I'm guessing it's all in the pressurisation because the process is nothing like what other people are describing up there, although it might be in the small batch size too, so maybe take a look at how these work and see if it's something you can adapt if you can't find them or anything similar.
posted by shelleycat at 1:00 AM on November 28, 2012 [1 favorite]


Seconding that OzTops makes a perfectly lovely cider in just a few days that's easily as good as most commercial ciders. After five days, it's bone dry. (I prefer it a little sweeter, so I blend with fresh juice.) Stick it in the fridge and it drops bright in no time. There's a chill haze, and occasionally a hefeweizen-like cloudiness, but that's about it.
posted by obiwanwasabi at 1:44 AM on November 28, 2012


My ciders are bone dry after a couple weeks, but it takes at least a year before they stop tasting yeasty. It took me a few years to figure that out, because they never lasted that long, but now I keg and wait a year. You won't have it for Dec 8 *this* year.
posted by pjaust at 5:33 AM on November 28, 2012


nthing that it will indeed be yeasty and not that good. I just started drinking the cider I started last year in November and it's great, but it takes a while.
posted by Aizkolari at 5:59 AM on November 28, 2012


Best answer: Incidentally, if you are attached to serving something alcoholic that you've made at your party, there is a trick that will allow you to clarify the yeast out of your cider and make it at least drinkable. If you add Isinglass, or Icelandic fish bladder extract, it will crash the yeast out of solution much faster, which should give you a cider that will not taste so complex but will be both somewhat alcoholic and still sweet from unfermented sugars.

Your local winemakers supply store right near you on Colorado Blvd should have some.
posted by Blasdelb at 6:38 AM on November 28, 2012


Best answer: I made hard cider a few years ago with no major process. I bought plain unprocessed apple juice, sprinkled 1/4 teaspoon of champagne yeast in it and left it in a warm place, lightly capped, for about 5 days.
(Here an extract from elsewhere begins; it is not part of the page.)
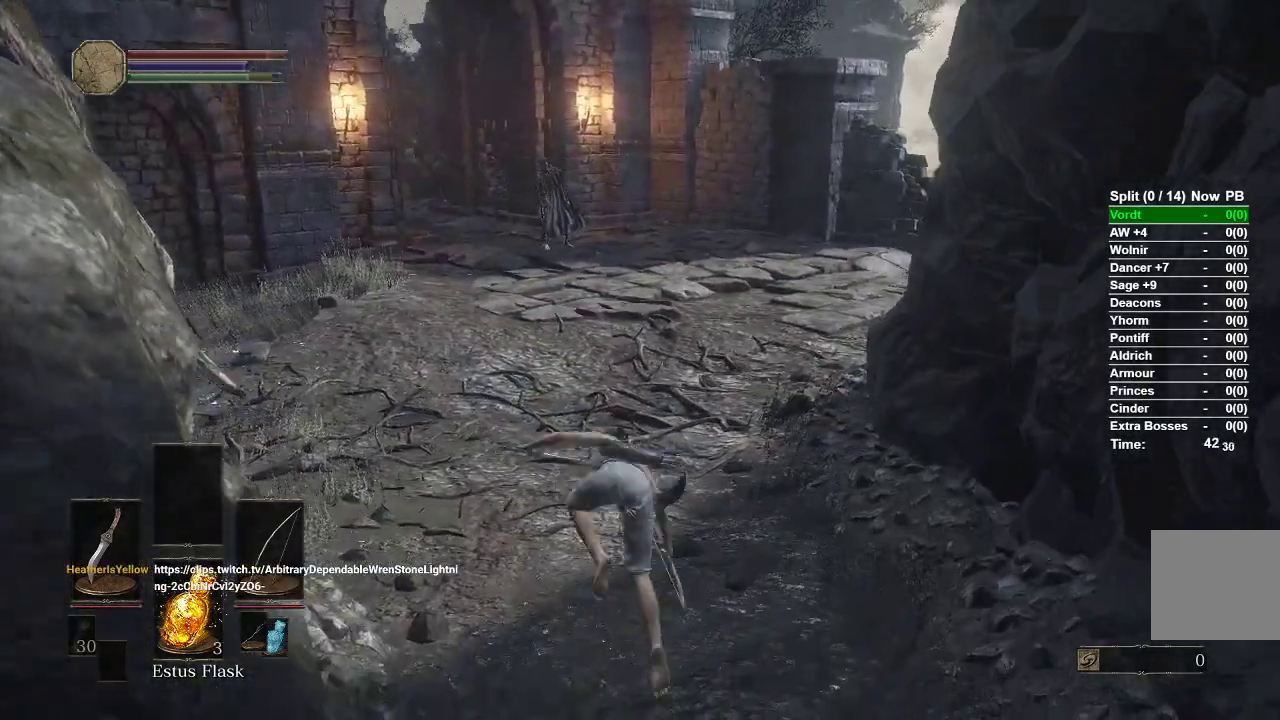
{"buttons": ["B"], "left_stick": "up", "right_stick": "center", "events": []}
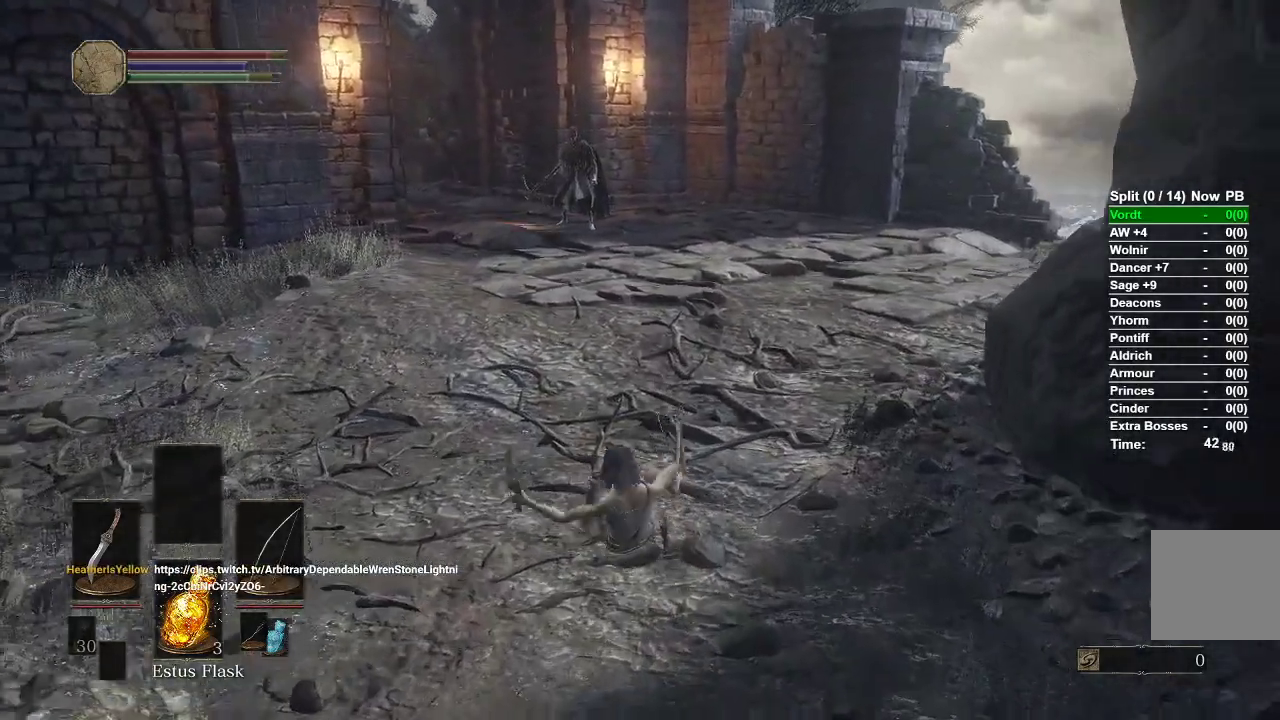
{"buttons": ["B"], "left_stick": "up", "right_stick": "center"}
I poured the majority of it into a new container, trying not to transfer the sludge. Then I capped it and chilled it to drink.
It was sparkly and had a light kick. I made it so that my Civil War reenactor friends would have something akin to the era to drink around the campfire. Definitely no complaints.
posted by PJMoore at 9:33 AM on November 28, 2012


Response by poster: Good info everyone. I especially appreciate the info on how to brew correctly and am making a batch for next year. :) This year will have to be an odd hack or we'll skip the home brew. Not sure yet.